**SELECTION**:
************
This easy Puff Pastry Tomato Tart is savory, cheesy and the perfect way to showcase the season’s fresh produce. Quick to make in under an hour with store-bought puff pastry, it’s the perfect appetizer or side dish for entertaining.

There’s nothing quite like ripe, juicy, in-season tomatoes — they’re some of summer’s best bounty, and one of our favorite ingredients to cook with. This Puff Pastry Tomato Tart is simple, yet looks impressive, and is the ideal way to spotlight peak summer tomatoes. Buttery, savory, and cheesy, this tart is the perfect balance of flavor and texture, and the ultimate easy summer appetizer, light dinner, or part of a brunch spread.

Crispy, flaky store-bought puff pastry makes this recipe fool-proof and a winner each time, and it’s the perfect base for this tasty Puff Pastry Tomato Tart. Then layers of creamy cheese, juicy and sweet heirloom tomatoes, and fresh herbs are layered on for an effortlessly elegant dish. This Puff Pastry Tomato Tart delivers big summer flavor with minimal fuss, which is our favorite way to eat.
If you like this recipe, try a few of our other favorite tarts. This Roasted Tomato & Caramelized Cheddar Tart is full of rich flavors, and we love this Sweet Potato & Goat Cheese Leek Tart, too.
************
**YOUR TASKS**:
(a) Write out the part of the tomato tart text that opens with the words containing "There’s nothing quite" and closes with "way to eat.".
(b) Name every topping that the tomato tart text says is layered onto the puff pastry base.

**STORED DATA**:
************
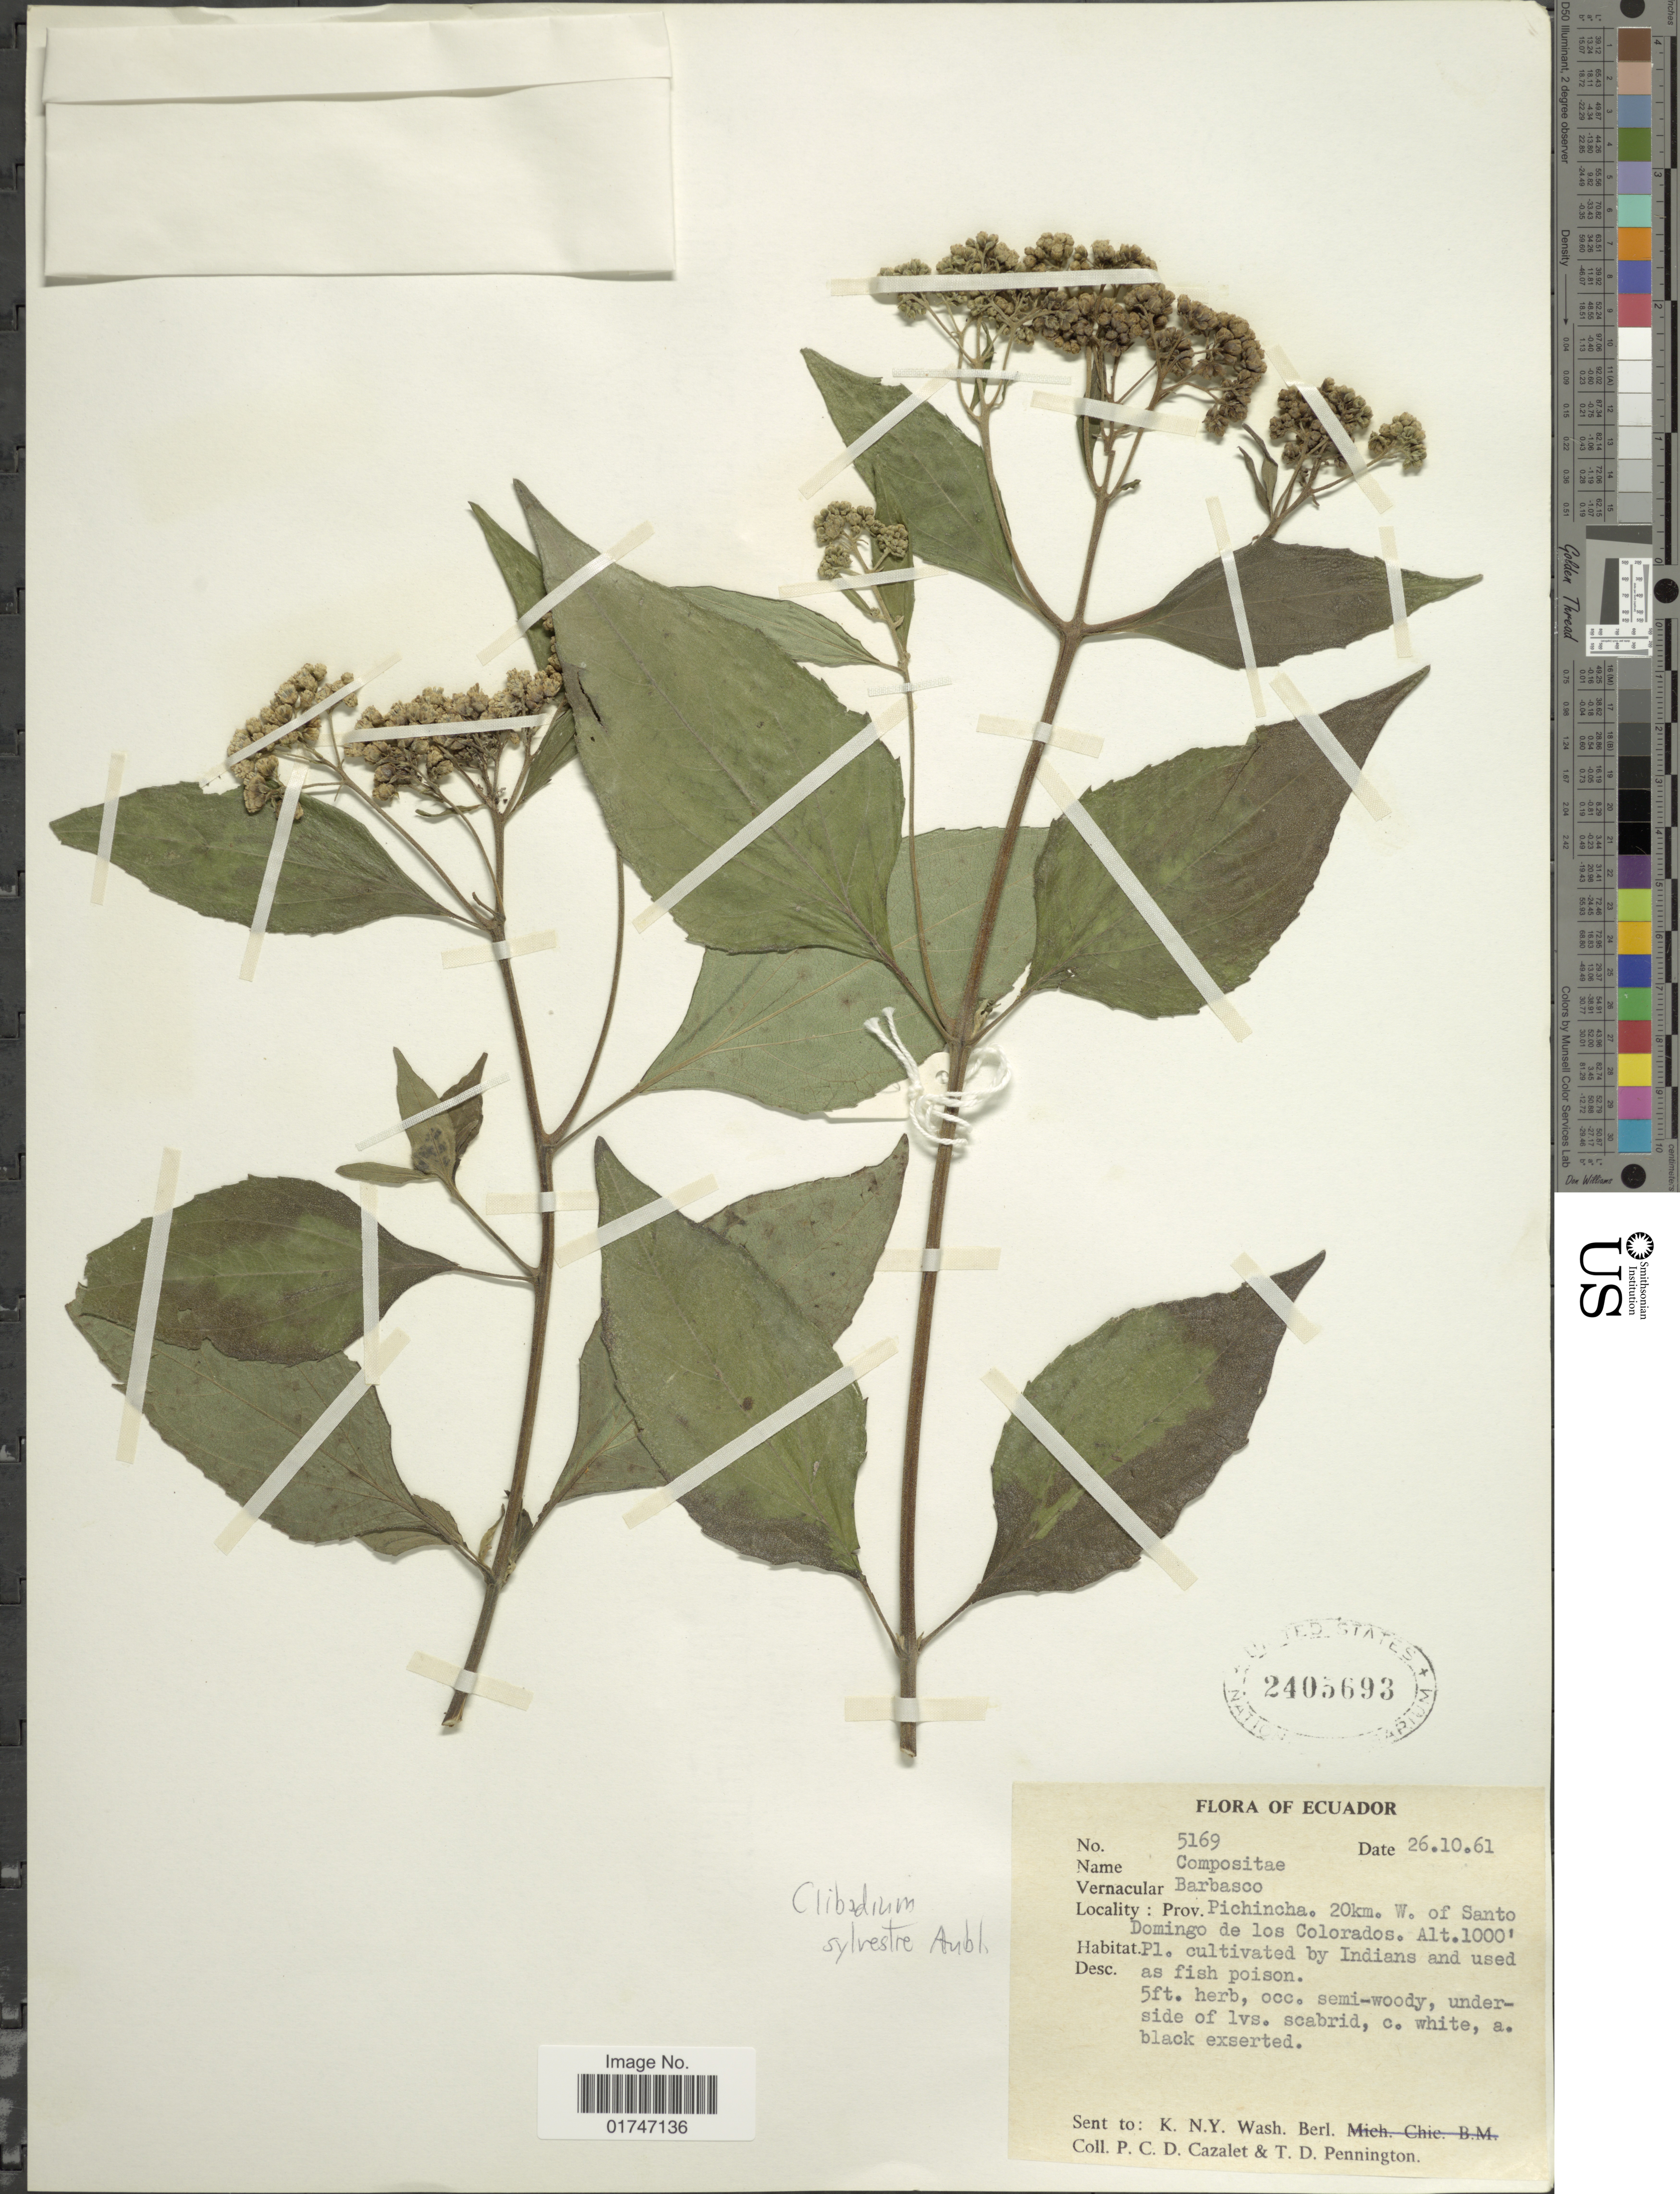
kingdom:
************
**FULL ANSWERS**:
(a)
There’s nothing quite like ripe, juicy, in-season tomatoes — they’re some of summer’s best bounty, and one of our favorite ingredients to cook with. This Puff Pastry Tomato Tart is simple, yet looks impressive, and is the ideal way to spotlight peak summer tomatoes. Buttery, savory, and cheesy, this tart is the perfect balance of flavor and texture, and the ultimate easy summer appetizer, light dinner, or part of a brunch spread.

Crispy, flaky store-bought puff pastry makes this recipe fool-proof and a winner each time, and it’s the perfect base for this tasty Puff Pastry Tomato Tart. Then layers of creamy cheese, juicy and sweet heirloom tomatoes, and fresh herbs are layered on for an effortlessly elegant dish. This Puff Pastry Tomato Tart delivers big summer flavor with minimal fuss, which is our favorite way to eat.

(b)
- Creamy cheese
- Juicy and sweet heirloom tomatoes
- Fresh herbs